#### [TAREFAS]
(a) Traduza para o inglês a frase "Não há como obrigar o Juiz a se cadastrar e utilizar o Sistema Bacen Jud, sobretudo porque não há lei que assim o determine.", retirada do texto sobre o Bacen Jud.
(b) No texto sobre o Bacen Jud, quem aparece como relator do processo nº 1.0569.05.002232-0/001?
(c) Por favor, retome o texto sobre o Bacen Jud logo após a última frase dele e dê continuidade ao que vem sendo exposto.

#### [DOCUMENTO DE ORIGEM]
────

Todavia, não obriga o Magistrado a cadastrar senha individual de acesso e consultar a existência de contas do devedor no sistema bancário, podendo o Juiz optar pela expedição de ofício ao Banco Central do Brasil. (...) Agravo de Instrumento. Penhora online. Convênio de cooperação entre stj e Bacen. Faculdade do Juiz. Não
havendo lei que determine, o Juiz não pode ser constrito a se habilitar e utilizar o Sistema Bacen Jud, tratando- se, pois, de mera faculdade” (Agravo n° 1.0024.00.033755-0/001- Comarca de Belo Horizonte; Rel. Des. D. Viçoso Rodrigues; j. 4/12/2006; v.u.).
Neste sentido:
“Agravo de Instrumento. Execução Fiscal. Magistrado não habilitado no Sistema Bacen Jud.
Improcede a pretensão recursal tendente a ordenar que o Magistrado a quo se inscreva junto ao Banco Central do Brasil, habilitando-se no Sistema Bacen Jud, vez que se trata de faculdade daquele. Recurso conhecido, mas não provido” (TJMG;
Processo n° 1.0569.05.002232-0/001; Rel. Albergaria Costa; j. 9/3/2006).
“Agravo de Instrumento. Penhora on-line. Sistema inseguro. Sigilo bancário. Risco de violação. Convênio Bacen Jud. Faculdade do Juiz. Decisão mantida. Não há como obrigar o Juiz a se cadastrar e utilizar o Sistema Bacen Jud, sobretudo porque não há lei que assim o determine” (TJMG; Processo n° 1.0024.99.079814-2/001; Rel. Irmar Ferreira Campos; j. 3/8/2006).
Sobre o tema, já se manifestou o Eg. TJRS:
“Agravo de Instrumento. Direito privado não especificado. Bacen
Jud. Penhora. Embora recomendável, a utilização do Sistema Bacen Jud, que permite a penhora on-line de valores disponíveis em contas do devedor, não se pode compelir os Magistrados a utilizar tal sistema, tratando-se de opção do Juízo. Em decisão monocrática, nego seguimento ao Agravo de Instrumento” (AI nº 70016904302; 20ª Câm. Cível; TJRS; Rel. Glênio José Wasserstein Hekman; j. 19/9/2006).

────

#### [ENTRADAS LISTADAS]
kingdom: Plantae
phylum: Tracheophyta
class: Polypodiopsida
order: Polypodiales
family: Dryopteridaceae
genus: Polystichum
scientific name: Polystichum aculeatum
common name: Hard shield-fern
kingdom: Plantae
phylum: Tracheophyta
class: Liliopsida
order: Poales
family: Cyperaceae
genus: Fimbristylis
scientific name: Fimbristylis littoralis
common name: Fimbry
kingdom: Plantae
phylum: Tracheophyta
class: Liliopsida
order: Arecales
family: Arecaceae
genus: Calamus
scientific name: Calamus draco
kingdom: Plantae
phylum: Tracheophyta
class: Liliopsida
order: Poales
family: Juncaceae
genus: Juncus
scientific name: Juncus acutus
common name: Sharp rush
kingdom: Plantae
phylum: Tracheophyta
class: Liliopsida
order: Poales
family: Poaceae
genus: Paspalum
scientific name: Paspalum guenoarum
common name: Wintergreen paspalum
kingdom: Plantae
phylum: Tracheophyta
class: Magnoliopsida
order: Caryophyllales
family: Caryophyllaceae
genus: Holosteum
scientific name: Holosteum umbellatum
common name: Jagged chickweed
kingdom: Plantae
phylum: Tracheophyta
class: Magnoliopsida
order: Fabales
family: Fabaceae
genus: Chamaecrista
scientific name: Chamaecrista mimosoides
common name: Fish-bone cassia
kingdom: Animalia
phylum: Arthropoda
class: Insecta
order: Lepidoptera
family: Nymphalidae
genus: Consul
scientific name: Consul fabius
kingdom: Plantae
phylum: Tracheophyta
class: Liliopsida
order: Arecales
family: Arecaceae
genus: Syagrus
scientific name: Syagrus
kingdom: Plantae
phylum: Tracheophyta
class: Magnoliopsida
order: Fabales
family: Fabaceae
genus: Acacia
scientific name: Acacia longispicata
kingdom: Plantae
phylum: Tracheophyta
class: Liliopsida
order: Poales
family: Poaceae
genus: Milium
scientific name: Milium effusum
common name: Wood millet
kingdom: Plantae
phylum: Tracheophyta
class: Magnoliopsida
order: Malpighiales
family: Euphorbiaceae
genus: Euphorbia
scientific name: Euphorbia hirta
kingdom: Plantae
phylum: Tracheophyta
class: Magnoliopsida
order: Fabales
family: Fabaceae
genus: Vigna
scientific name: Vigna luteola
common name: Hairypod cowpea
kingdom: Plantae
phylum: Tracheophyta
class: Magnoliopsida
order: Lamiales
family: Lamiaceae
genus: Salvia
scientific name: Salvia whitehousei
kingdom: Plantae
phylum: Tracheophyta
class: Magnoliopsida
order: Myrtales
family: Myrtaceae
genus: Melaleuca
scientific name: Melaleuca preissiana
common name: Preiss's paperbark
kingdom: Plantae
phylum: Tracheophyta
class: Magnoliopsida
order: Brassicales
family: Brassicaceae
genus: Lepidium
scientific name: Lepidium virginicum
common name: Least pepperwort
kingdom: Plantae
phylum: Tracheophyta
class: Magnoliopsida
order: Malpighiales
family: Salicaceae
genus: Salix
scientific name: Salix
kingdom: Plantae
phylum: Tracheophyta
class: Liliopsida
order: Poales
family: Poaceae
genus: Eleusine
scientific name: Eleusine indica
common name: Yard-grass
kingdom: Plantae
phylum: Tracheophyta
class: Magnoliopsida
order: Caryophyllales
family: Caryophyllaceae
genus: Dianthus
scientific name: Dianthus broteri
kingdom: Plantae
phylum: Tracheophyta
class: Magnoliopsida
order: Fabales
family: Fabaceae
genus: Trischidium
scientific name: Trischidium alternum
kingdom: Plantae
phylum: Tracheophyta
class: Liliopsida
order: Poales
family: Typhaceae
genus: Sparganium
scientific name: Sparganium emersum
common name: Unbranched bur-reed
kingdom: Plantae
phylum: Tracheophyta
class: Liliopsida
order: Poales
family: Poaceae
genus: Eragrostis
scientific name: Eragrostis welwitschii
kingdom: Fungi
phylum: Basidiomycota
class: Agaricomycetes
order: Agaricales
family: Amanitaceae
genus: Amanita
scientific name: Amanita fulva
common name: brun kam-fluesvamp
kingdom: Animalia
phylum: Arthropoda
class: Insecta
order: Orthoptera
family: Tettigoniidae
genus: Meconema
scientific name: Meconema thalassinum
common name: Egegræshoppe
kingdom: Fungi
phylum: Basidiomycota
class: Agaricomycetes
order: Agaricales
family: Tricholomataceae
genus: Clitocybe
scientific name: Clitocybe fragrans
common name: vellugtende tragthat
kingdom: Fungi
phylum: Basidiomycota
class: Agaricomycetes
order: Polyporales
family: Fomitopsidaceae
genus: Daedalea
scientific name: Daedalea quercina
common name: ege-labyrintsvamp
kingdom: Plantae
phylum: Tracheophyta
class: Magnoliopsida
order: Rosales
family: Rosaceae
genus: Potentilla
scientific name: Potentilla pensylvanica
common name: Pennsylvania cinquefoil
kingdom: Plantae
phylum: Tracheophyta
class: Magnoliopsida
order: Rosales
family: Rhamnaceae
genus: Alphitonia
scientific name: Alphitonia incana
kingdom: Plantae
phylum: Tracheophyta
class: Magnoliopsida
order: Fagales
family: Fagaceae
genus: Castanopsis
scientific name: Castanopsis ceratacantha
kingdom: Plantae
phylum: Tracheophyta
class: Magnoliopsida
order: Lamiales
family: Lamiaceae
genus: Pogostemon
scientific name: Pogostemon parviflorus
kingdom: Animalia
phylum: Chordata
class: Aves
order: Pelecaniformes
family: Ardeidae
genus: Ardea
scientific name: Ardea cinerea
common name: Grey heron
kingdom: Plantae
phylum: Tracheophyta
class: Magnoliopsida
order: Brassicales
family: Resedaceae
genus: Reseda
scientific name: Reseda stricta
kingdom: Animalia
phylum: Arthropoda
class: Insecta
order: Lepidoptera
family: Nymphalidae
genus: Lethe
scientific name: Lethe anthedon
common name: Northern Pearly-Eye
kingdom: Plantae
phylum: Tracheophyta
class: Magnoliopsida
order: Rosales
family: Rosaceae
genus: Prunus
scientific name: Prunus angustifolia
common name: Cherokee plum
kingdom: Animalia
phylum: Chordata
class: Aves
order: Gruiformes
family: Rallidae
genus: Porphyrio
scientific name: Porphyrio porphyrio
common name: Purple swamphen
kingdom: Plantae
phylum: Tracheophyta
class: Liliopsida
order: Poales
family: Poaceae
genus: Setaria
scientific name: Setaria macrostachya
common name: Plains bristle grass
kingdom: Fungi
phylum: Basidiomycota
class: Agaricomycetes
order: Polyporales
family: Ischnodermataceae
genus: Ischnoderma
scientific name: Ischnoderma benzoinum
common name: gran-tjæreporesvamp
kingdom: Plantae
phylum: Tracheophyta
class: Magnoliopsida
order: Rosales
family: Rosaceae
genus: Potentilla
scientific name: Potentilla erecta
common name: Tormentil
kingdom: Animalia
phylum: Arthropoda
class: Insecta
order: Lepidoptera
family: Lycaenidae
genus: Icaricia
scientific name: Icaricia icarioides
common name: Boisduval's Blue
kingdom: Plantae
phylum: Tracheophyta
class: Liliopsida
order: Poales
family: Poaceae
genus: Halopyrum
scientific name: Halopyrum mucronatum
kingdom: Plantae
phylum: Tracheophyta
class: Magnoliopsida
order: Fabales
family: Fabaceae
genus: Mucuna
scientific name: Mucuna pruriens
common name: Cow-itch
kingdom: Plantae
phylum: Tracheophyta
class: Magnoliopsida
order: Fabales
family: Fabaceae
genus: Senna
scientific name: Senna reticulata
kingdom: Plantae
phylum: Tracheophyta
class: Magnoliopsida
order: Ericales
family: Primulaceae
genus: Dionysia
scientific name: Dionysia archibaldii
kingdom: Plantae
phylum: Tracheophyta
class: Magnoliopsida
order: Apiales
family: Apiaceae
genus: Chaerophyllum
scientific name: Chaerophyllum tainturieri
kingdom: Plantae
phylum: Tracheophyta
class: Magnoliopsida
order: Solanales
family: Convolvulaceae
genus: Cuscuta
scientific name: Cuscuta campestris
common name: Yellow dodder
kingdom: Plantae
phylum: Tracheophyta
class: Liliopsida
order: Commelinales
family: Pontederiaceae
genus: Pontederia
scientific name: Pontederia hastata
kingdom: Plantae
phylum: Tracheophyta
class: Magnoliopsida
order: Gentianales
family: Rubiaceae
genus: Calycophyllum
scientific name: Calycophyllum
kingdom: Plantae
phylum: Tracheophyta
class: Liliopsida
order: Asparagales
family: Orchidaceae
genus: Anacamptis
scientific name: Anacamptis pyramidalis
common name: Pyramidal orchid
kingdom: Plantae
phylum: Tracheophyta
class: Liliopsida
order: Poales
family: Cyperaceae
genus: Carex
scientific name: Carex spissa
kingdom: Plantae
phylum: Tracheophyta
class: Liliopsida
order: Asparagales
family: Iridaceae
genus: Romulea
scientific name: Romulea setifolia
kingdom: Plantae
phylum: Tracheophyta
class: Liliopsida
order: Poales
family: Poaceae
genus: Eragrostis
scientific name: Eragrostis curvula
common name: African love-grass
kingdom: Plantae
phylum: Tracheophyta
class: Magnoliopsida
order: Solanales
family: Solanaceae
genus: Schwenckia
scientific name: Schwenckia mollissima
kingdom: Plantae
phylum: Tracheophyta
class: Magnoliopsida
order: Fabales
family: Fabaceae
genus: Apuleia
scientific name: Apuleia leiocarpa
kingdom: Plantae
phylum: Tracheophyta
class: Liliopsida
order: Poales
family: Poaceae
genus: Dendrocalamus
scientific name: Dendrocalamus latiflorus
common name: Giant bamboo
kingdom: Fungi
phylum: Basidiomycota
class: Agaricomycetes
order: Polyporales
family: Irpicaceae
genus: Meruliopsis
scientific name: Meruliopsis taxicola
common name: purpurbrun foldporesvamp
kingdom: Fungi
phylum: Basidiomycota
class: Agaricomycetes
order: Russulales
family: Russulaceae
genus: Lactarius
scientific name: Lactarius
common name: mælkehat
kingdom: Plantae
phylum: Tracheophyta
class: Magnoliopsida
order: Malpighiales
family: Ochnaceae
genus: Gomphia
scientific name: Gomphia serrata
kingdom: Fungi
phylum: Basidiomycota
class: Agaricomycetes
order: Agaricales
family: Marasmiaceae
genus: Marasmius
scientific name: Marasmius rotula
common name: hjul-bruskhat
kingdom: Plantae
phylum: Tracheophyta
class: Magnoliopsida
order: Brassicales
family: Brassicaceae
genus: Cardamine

────

#### [RESPOSTAS ÀS TAREFAS]
(a) There is no way to compel the judge to register with and use the Bacen Jud System, especially because there is no law that so requires.

(b) Albergaria Costa.

(c)
“Agravo de Instrumento. Execução de sentença. Honorários. Penhora online. Utilização facultativa. A penhora on-line, por enquanto, é de utilização facultativa pelo Juiz da causa, podendo
ele preferir não se cadastrar no Sistema Bacen Jud. Como a penhora de valores já foi deferida e não tendo a agravante conta-corrente na Comarca do Juízo, possível o cumprimento da medida via carta precatória. Negado seguimento ao Agravo”
(AI nº 70016251647; 10ª Câm. Cível; TJRS; Rel. Luiz Ary Vessini de Lima; j. 28/7/2006).

“Agravo de Instrumento. Decisão monocrática. Execução. Indeferimento de pedido de penhora on-line através do Sistema Bacen Jud. Impossibilidade de impor ao Magistrado a adoção da medida em tela por constituir-se uma faculdade sua. Negado seguimento ao Recurso” (AI nº 70018312819; 11ª Câm. Cível; TJRS; Rel. Luís Augusto Coelho Braga; j. 16/3/2007).
“Agravo Interno. Agravo de Instrumento. Ação de Execução. Indeferimento de pedido de penhora online, por meio do Sistema Bacen Jud. Constitui-se de mera faculdade o Juiz da causa adotar o Sistema Bacen Jud. Viabilidade jurídica, mediante acordo celebrado entre o Tribunal de Justiça e o Banco Central, a fim de acelerar e facilitar a atividade jurisdicional. Não há como impor ao Magistrado a prática do ato jurídico desta natureza. Também não se pode olvidar de dispor a agravante de outros meios para a verificação de existência de numerário em nome dos sócios em contas-correntes (via ofício), a ser requerida junto ao Juízo da execução. Ademais, não tendo a recorrente trazido aos Autos agora, por ocasião do Agravo Interno, nenhuma situação ou fato novo capaz de modificar a decisão recorrida, esta deve ser mantida. Negaram provimento ao Agravo Interno. Unânime”
(Agravo nº 70018345090; 18ª Câm. Cível; TJRS; Rel. Mário Rocha Lopes Filho; j. 8/3/2007).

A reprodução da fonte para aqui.